Bug 1628701
| Summary: | [RFE] Allow resource/operation defaults to be defined for particular resource/operation types | ||
|---|---|---|---|
| Product: | Red Hat Enterprise Linux 8 | Reporter: | Shane Bradley <sbradley> |
| Component: | pacemaker | Assignee: | Chris Lumens <clumens> |
| Status: | CLOSED ERRATA | QA Contact: | cluster-qe <cluster-qe> |
| Severity: | medium | Docs Contact: | |
| Priority: | high | ||
| Version: | 8.0 | CC: | cfeist, clumens, cluster-maint, dciabrin, idevat, kgaillot, michele, nwahl, omular, phagara, pkomarov, sbradley, tojeline |
| Target Milestone: | pre-dev-freeze | Keywords: | FutureFeature |
| Target Release: | 8.3 | Flags: | pm-rhel:
mirror+
|
| Hardware: | Unspecified | ||
| OS: | Unspecified | ||
| Whiteboard: | |||
| Fixed In Version: | pacemaker-2.0.4-3.el8 | Doc Type: | No Doc Update |
| Doc Text: |
Any corresponding pcs functionality should be documented instead.
|
Story Points: | --- |
| Clone Of: | Environment: | ||
| Last Closed: | 2020-11-04 04:00:53 UTC | Type: | Feature Request |
| Regression: | --- | Mount Type: | --- |
| Documentation: | --- | CRM: | |
| Verified Versions: | Category: | --- | |
| oVirt Team: | --- | RHEL 7.3 requirements from Atomic Host: | |
| Cloudforms Team: | --- | Target Upstream Version: | |
| Embargoed: | |||
| Bug Depends On: | |||
| Bug Blocks: | 1579221, 1817547 | ||
As you pointed out, the docker resource is created by pacemaker behind the scenes. There is no docker resource in the CIB and therefore, as far as I know, it is impossible for pcs to set its instance, meta and utilization attributes as well as operations. It is possible to set bundles meta attributes with 'pcs resource bundle create ... meta ...' and 'pcs resource bundle update ... meta ...'. These are inherited by implicit resources created by pacemaker for the bundle. As I understand bundles, not having the docker (or other container), pacemaker remote, ip and other resources in the CIB is the whole point of bundles: to make the configuration easier for the users by not requiring them to set, configure and view a bunch of resources and instead creating them in pacemaker behind the scenes. If they really want to configure these all in details, then they can create and manage all the resources by themselves instead of using bundles. Moving to pacemaker for further discussion. I wouldn't want to give direct access to the implicit resources' XML, but I could see having new options for the values that could reasonably be changed.

-- -- --

• WHAT IS REQUIRED
In the bug report, condense the paragraph beginning "As you pointed out" into a short bulleted list that keeps its main facts. The records below were drawn from a separate source.

• DATA LISTING
-- -- --

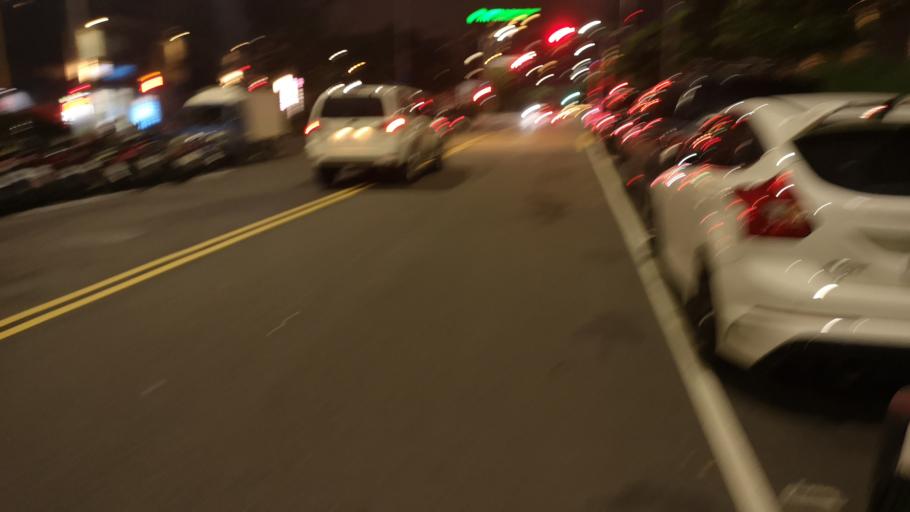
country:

-- -- --

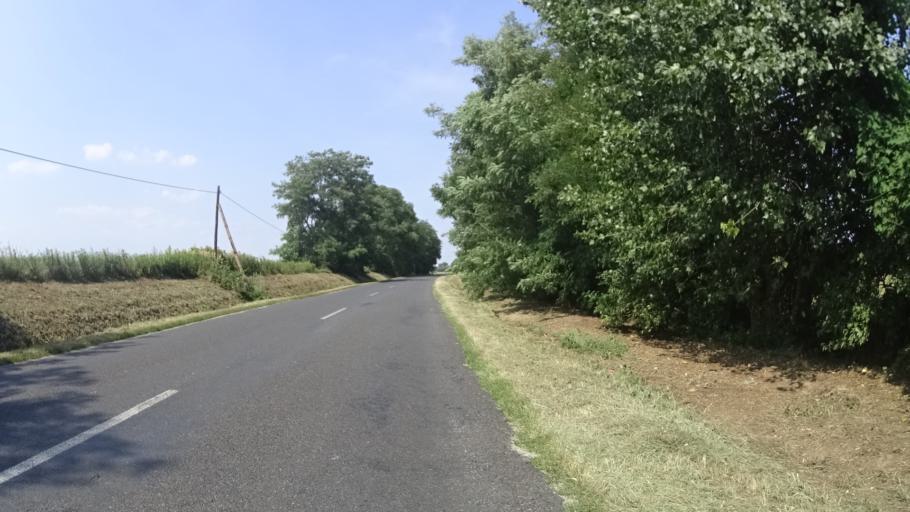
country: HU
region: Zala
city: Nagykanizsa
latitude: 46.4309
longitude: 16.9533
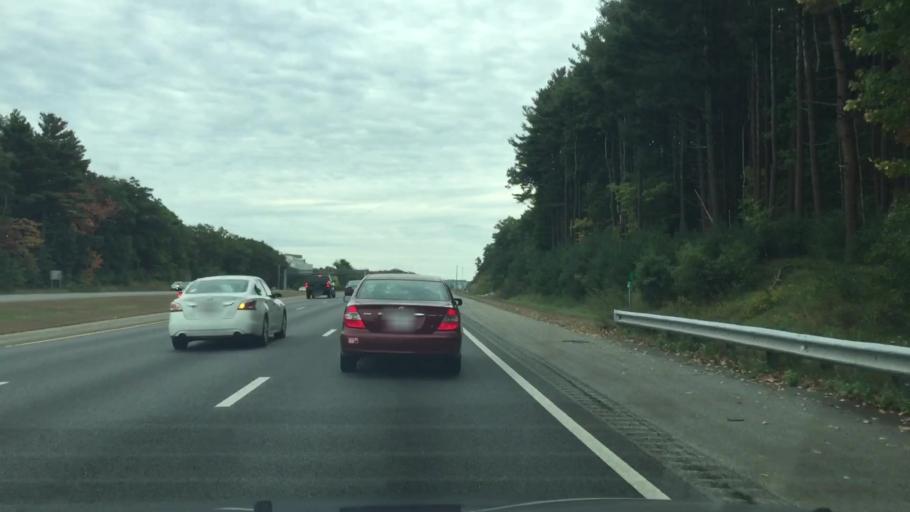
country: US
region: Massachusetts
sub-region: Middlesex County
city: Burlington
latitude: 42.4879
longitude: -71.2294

-- -- --

• WRITTEN REPLY
- Pacemaker creates the docker resource behind the scenes, so it is not in the CIB, and pcs cannot set its instance, meta and utilization attributes or its operations.
- Bundle meta attributes can be set with 'pcs resource bundle create ... meta ...' and 'pcs resource bundle update ... meta ...', and the implicit resources pacemaker creates for the bundle inherit them.
- Bundles are meant to simplify configuration by keeping the container, pacemaker remote, ip and other resources out of the CIB and creating them in pacemaker instead.
- Users who want detailed control can create and manage all the resources themselves instead of using bundles.
- The issue was moved to pacemaker for further discussion. Direct access to the implicit resources' XML is not favored, but new options for values that could reasonably be changed are possible.